* Task:
Make a verbatim copy of the entries below; pictures stay out.

Excerpts from a dataset:
Segment Open

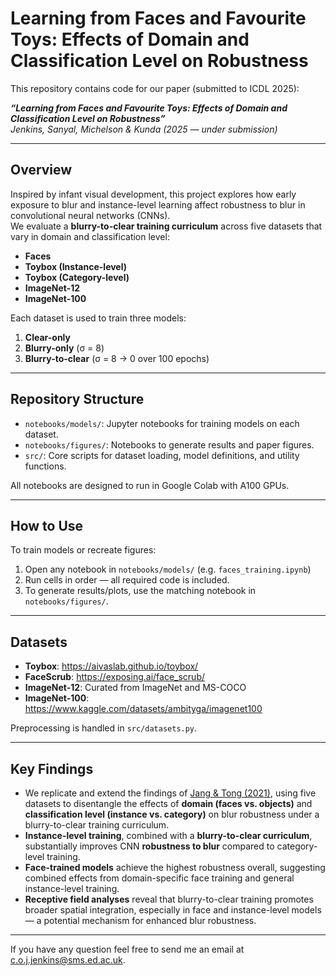 # Learning from Faces and Favourite Toys: Effects of Domain and Classification Level on Robustness

This repository contains code for our paper (submitted to ICDL 2025):

**_“Learning from Faces and Favourite Toys: Effects of Domain and Classification Level on Robustness”_**  
*Jenkins, Sanyal, Michelson & Kunda (2025 — under submission)*

---

## Overview

Inspired by infant visual development, this project explores how early exposure to blur and instance-level learning affect robustness to blur in convolutional neural networks (CNNs).  
We evaluate a **blurry-to-clear training curriculum** across five datasets that vary in domain and classification level:

- **Faces**
- **Toybox (Instance-level)**
- **Toybox (Category-level)**
- **ImageNet-12**
- **ImageNet-100**

Each dataset is used to train three models:
1. **Clear-only**
2. **Blurry-only** (σ = 8)
3. **Blurry-to-clear** (σ = 8 → 0 over 100 epochs)

---

## Repository Structure

- `notebooks/models/`: Jupyter notebooks for training models on each dataset.
- `notebooks/figures/`: Notebooks to generate results and paper figures.
- `src/`: Core scripts for dataset loading, model definitions, and utility functions.

All notebooks are designed to run in Google Colab with A100 GPUs.

---

## How to Use

To train models or recreate figures:
1. Open any notebook in `notebooks/models/` (e.g. `faces_training.ipynb`)
2. Run cells in order — all required code is included.
3. To generate results/plots, use the matching notebook in `notebooks/figures/`.

---

## Datasets

- **Toybox**: https://aivaslab.github.io/toybox/  
- **FaceScrub**: https://exposing.ai/face_scrub/  
- **ImageNet-12**: Curated from ImageNet and MS-COCO  
- **ImageNet-100**: https://www.kaggle.com/datasets/ambityga/imagenet100

Preprocessing is handled in `src/datasets.py`.

---

## Key Findings

- We replicate and extend the findings of [Jang & Tong (2021)](https://jov.arvojournals.org/article.aspx?articleid=2778069), using five datasets to disentangle the effects of **domain (faces vs. objects)** and **classification level (instance vs. category)** on blur robustness under a blurry-to-clear training curriculum.
- **Instance-level training**, combined with a **blurry-to-clear curriculum**, substantially improves CNN **robustness to blur** compared to category-level training.
- **Face-trained models** achieve the highest robustness overall, suggesting combined effects from domain-specific face training and general instance-level training.
- **Receptive field analyses** reveal that blurry-to-clear training promotes broader spatial integration, especially in face and instance-level models — a potential mechanism for enhanced blur robustness.

---

If you have any question feel free to send me an email at c.o.j.jenkins@sms.ed.ac.uk.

Segment Closed

* Exercise solution:
 # Learning from Faces and Favourite Toys: Effects of Domain and Classification Level on Robustness

This repository contains code for our paper (submitted to ICDL 2025):

**_“Learning from Faces and Favourite Toys: Effects of Domain and Classification Level on Robustness”_**  
*Jenkins, Sanyal, Michelson & Kunda (2025 — under submission)*

---

## Overview

Inspired by infant visual development, this project explores how early exposure to blur and instance-level learning affect robustness to blur in convolutional neural networks (CNNs).  
We evaluate a **blurry-to-clear training curriculum** across five datasets that vary in domain and classification level:

- **Faces**
- **Toybox (Instance-level)**
- **Toybox (Category-level)**
- **ImageNet-12**
- **ImageNet-100**

Each dataset is used to train three models:
1. **Clear-only**
2. **Blurry-only** (σ = 8)
3. **Blurry-to-clear** (σ = 8 → 0 over 100 epochs)

---

## Repository Structure

- `notebooks/models/`: Jupyter notebooks for training models on each dataset.
- `notebooks/figures/`: Notebooks to generate results and paper figures.
- `src/`: Core scripts for dataset loading, model definitions, and utility functions.

All notebooks are designed to run in Google Colab with A100 GPUs.

---

## How to Use

To train models or recreate figures:
1. Open any notebook in `notebooks/models/` (e.g. `faces_training.ipynb`)
2. Run cells in order — all required code is included.
3. To generate results/plots, use the matching notebook in `notebooks/figures/`.

---

## Datasets

- **Toybox**: https://aivaslab.github.io/toybox/  
- **FaceScrub**: https://exposing.ai/face_scrub/  
- **ImageNet-12**: Curated from ImageNet and MS-COCO  
- **ImageNet-100**: https://www.kaggle.com/datasets/ambityga/imagenet100

Preprocessing is handled in `src/datasets.py`.

---

## Key Findings

- We replicate and extend the findings of [Jang & Tong (2021)](https://jov.arvojournals.org/article.aspx?articleid=2778069), using five datasets to disentangle the effects of **domain (faces vs. objects)** and **classification level (instance vs. category)** on blur robustness under a blurry-to-clear training curriculum.
- **Instance-level training**, combined with a **blurry-to-clear curriculum**, substantially improves CNN **robustness to blur** compared to category-level training.
- **Face-trained models** achieve the highest robustness overall, suggesting combined effects from domain-specific face training and general instance-level training.
- **Receptive field analyses** reveal that blurry-to-clear training promotes broader spatial integration, especially in face and instance-level models — a potential mechanism for enhanced blur robustness.

---

If you have any question feel free to send me an email at c.o.j.jenkins@sms.ed.ac.uk.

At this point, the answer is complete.